Do you feel trendy? Language and vocabulary, like so many other parts of life, follow trends over time. You may have noticed, for example, that hipster has come into much more frequent use over the past ten years or so, while gnarly isn’t as fashionable as it once was.

In this branch of language evolution, there seem to be short-lived trends—buzzwords like death panel and the izzo as in fo’ shizzle* (“for sure”)and more gradual ones, such as hipster replacing yuppie in popularity since the 1980s. (See NiemanLab article linked below.)

The Internet has certainly facilitated a lot of one-hit-wonderish language fads, through far-reaching social media and instant online publishing, and new tools are popping up to track these trends. Check out Merriam-Webster’s Trend Watch page for a good collection and explanation of recent buzzwords, i.e. words that had a sudden increase in number of lookups on m-w.com after a certain date or event. Find out what your own vocab trends have been with the Facebook app called My Year In Status, which mines all your status updates from a calendar year and creates a word collage showing your most commonly used words as the most prominent. (Creepy? Sure! But fascinating!) Or see what’s been salient in your favorite news sources and blogs with Wordle, a free online “word cloud” creator. Here’s the word art Wordle created for the Lerner Books Blog—can you tell we’ve had a lot of buzz about Millbrook’s titles Zombie Makers and Do You Know Dewey? (Click image for a larger version.)
LernerBooksBlog wordle
Though Lerner strives to publish timely books, we editors probably avoid using most trendy words of this first type for obvious reasons. It’s the second type, the more gradual trends, that we’re more likely to pull from. 

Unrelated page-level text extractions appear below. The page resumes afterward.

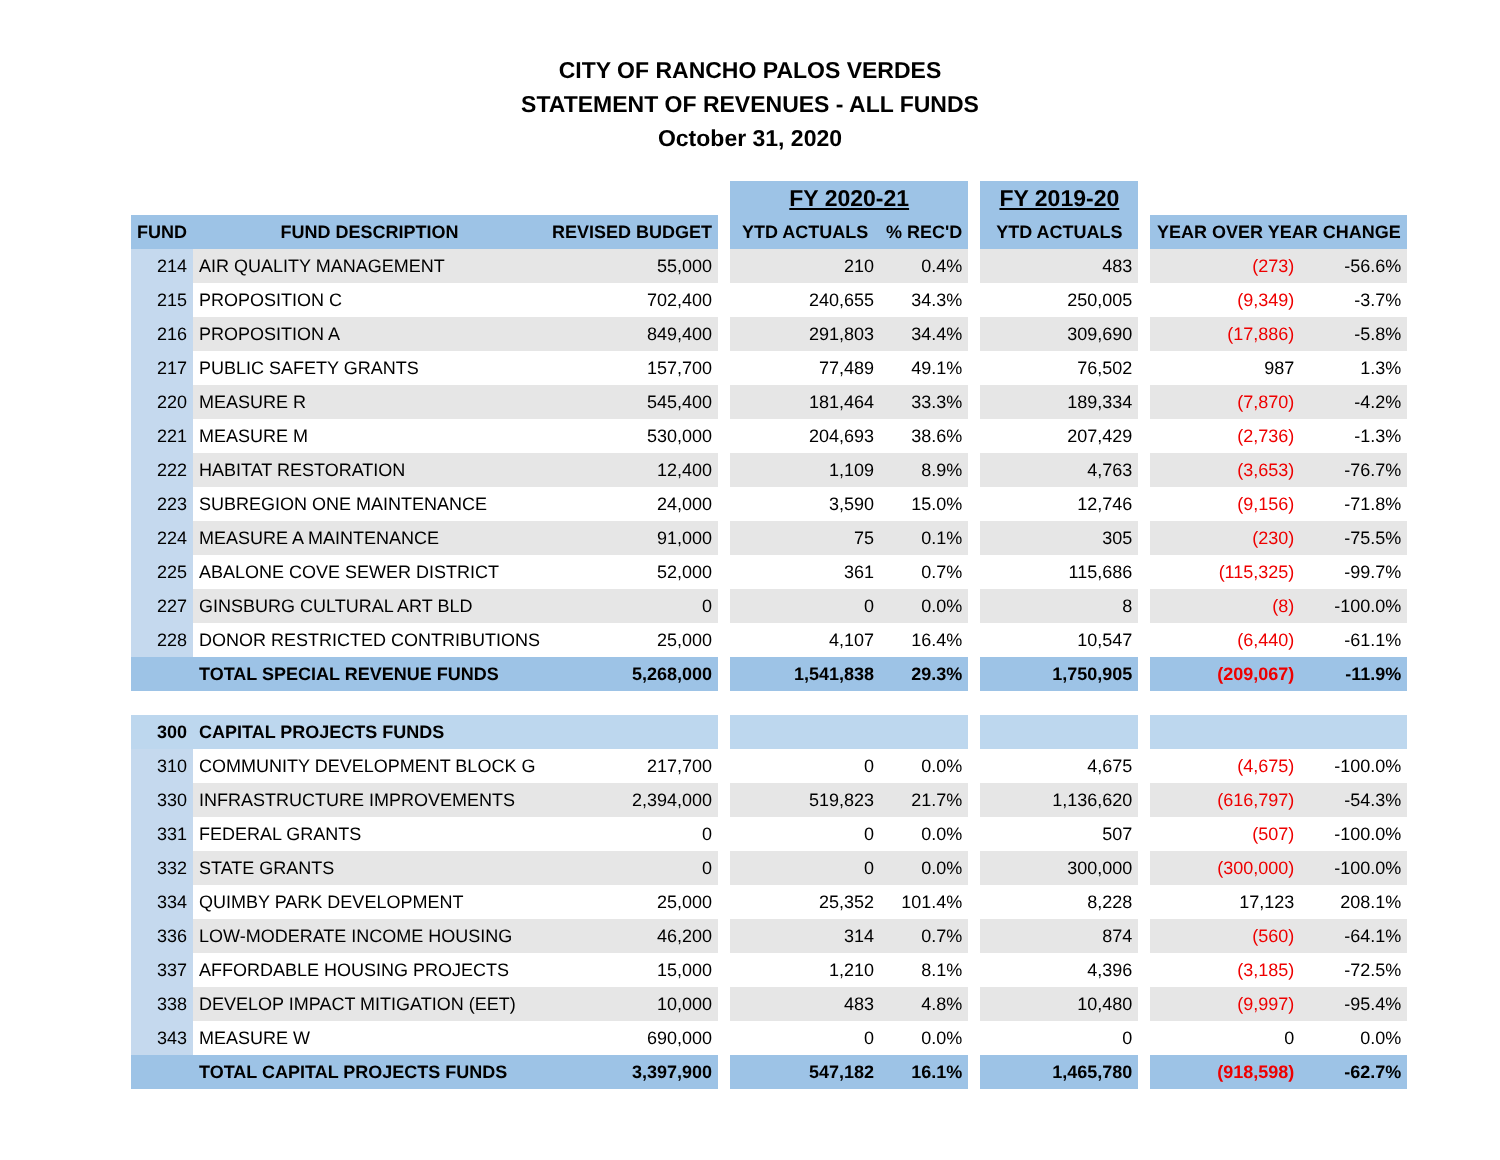CITY OF RANCHO PALOS VERDES
STATEMENT OF REVENUES - ALL FUNDS
October 31, 2020
| | | | | FY 2020-21 | | | FY 2019-20 | | | |
| --- | --- | --- | --- | --- | --- | --- | --- | --- | --- | --- |
| FUND | FUND DESCRIPTION | REVISED BUDGET | | YTD ACTUALS | % REC'D | | YTD ACTUALS | | YEAR OVER YEAR CHANGE | |
| 214 | AIR QUALITY MANAGEMENT | 55,000 | | 210 | 0.4% | | 483 | | (273) | -56.6% |
| 215 | PROPOSITION C | 702,400 | | 240,655 | 34.3% | | 250,005 | | (9,349) | -3.7% |
| 216 | PROPOSITION A | 849,400 | | 291,803 | 34.4% | | 309,690 | | (17,886) | -5.8% |
| 217 | PUBLIC SAFETY GRANTS | 157,700 | | 77,489 | 49.1% | | 76,502 | | 987 | 1.3% |
| 220 | MEASURE R | 545,400 | | 181,464 | 33.3% | | 189,334 | | (7,870) | -4.2% |
| 221 | MEASURE M | 530,000 | | 204,693 | 38.6% | | 207,429 | | (2,736) | -1.3% |
| 222 | HABITAT RESTORATION | 12,400 | | 1,109 | 8.9% | | 4,763 | | (3,653) | -76.7% |
| 223 | SUBREGION ONE MAINTENANCE | 24,000 | | 3,590 | 15.0% | | 12,746 | | (9,156) | -71.8% |
| 224 | MEASURE A MAINTENANCE | 91,000 | | 75 | 0.1% | | 305 | | (230) | -75.5% |
| 225 | ABALONE COVE SEWER DISTRICT | 52,000 | | 361 | 0.7% | | 115,686 | | (115,325) | -99.7% |
| 227 | GINSBURG CULTURAL ART BLD | 0 | | 0 | 0.0% | | 8 | | (8) | -100.0% |
| 228 | DONOR RESTRICTED CONTRIBUTIONS | 25,000 | | 4,107 | 16.4% | | 10,547 | | (6,440) | -61.1% |
| | TOTAL SPECIAL REVENUE FUNDS | 5,268,000 | | 1,541,838 | 29.3% | | 1,750,905 | | (209,067) | -11.9% |
| 300 | CAPITAL PROJECTS FUNDS | | | | | | | | | |
| 310 | COMMUNITY DEVELOPMENT BLOCK G | 217,700 | | 0 | 0.0% | | 4,675 | | (4,675) | -100.0% |
| 330 | INFRASTRUCTURE IMPROVEMENTS | 2,394,000 | | 519,823 | 21.7% | | 1,136,620 | | (616,797) | -54.3% |
| 331 | FEDERAL GRANTS | 0 | | 0 | 0.0% | | 507 | | (507) | -100.0% |
| 332 | STATE GRANTS | 0 | | 0 | 0.0% | | 300,000 | | (300,000) | -100.0% |
| 334 | QUIMBY PARK DEVELOPMENT | 25,000 | | 25,352 | 101.4% | | 8,228 | | 17,123 | 208.1% |
| 336 | LOW-MODERATE INCOME HOUSING | 46,200 | | 314 | 0.7% | | 874 | | (560) | -64.1% |
| 337 | AFFORDABLE HOUSING PROJECTS | 15,000 | | 1,210 | 8.1% | | 4,396 | | (3,185) | -72.5% |
| 338 | DEVELOP IMPACT MITIGATION (EET) | 10,000 | | 483 | 4.8% | | 10,480 | | (9,997) | -95.4% |
| 343 | MEASURE W | 690,000 | | 0 | 0.0% | | 0 | | 0 | 0.0% |
| | TOTAL CAPITAL PROJECTS FUNDS | 3,397,900 | | 547,182 | 16.1% | | 1,465,780 | | (918,598) | -62.7% |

Tracking usage over longer periods isn’t as easy or as common—that’s generally left to the major dictionaries. But I’ve discovered a couple of interesting tools in the works. Google’s Ngram viewer graphs word usage across the Google Books library over the period of time that you set. Type in “security,” from 1900 to 2008, and you can see that it was an increasingly hot topic (and term) throughout the century, peaking around 2003.Security graph
In addition, Harvard’s Nieman Journalism Lab just wrote about Chronicle, a tool the New York Times is developing for internal analysis of language usage and story tags in the paper over the past thirty-one years. Chronicle, for example, has alerted the paper’s standards editor to the trendy popularity of the word signature—a gradual trend, not exactly a fad journalists should’ve known to avoid. But awareness of these trends can help us make sure we’re choosing words that are the best for the job (what about personal or trademark?), rather than words that are merely salient. In turn—though here at Lerner we don’t have quite so fancy of tools for analysis—we hope our attention and awareness translates into high-quality books that expand readers’ mastery of language, ever-changing as that language may be.

*Disclaimer: It’s entirely possible that the izzo is still in wider use than I’m aware of, but the short life of Snoop Dogg’s “Doggy Fizzle Televizzle” MTV show would support my statement.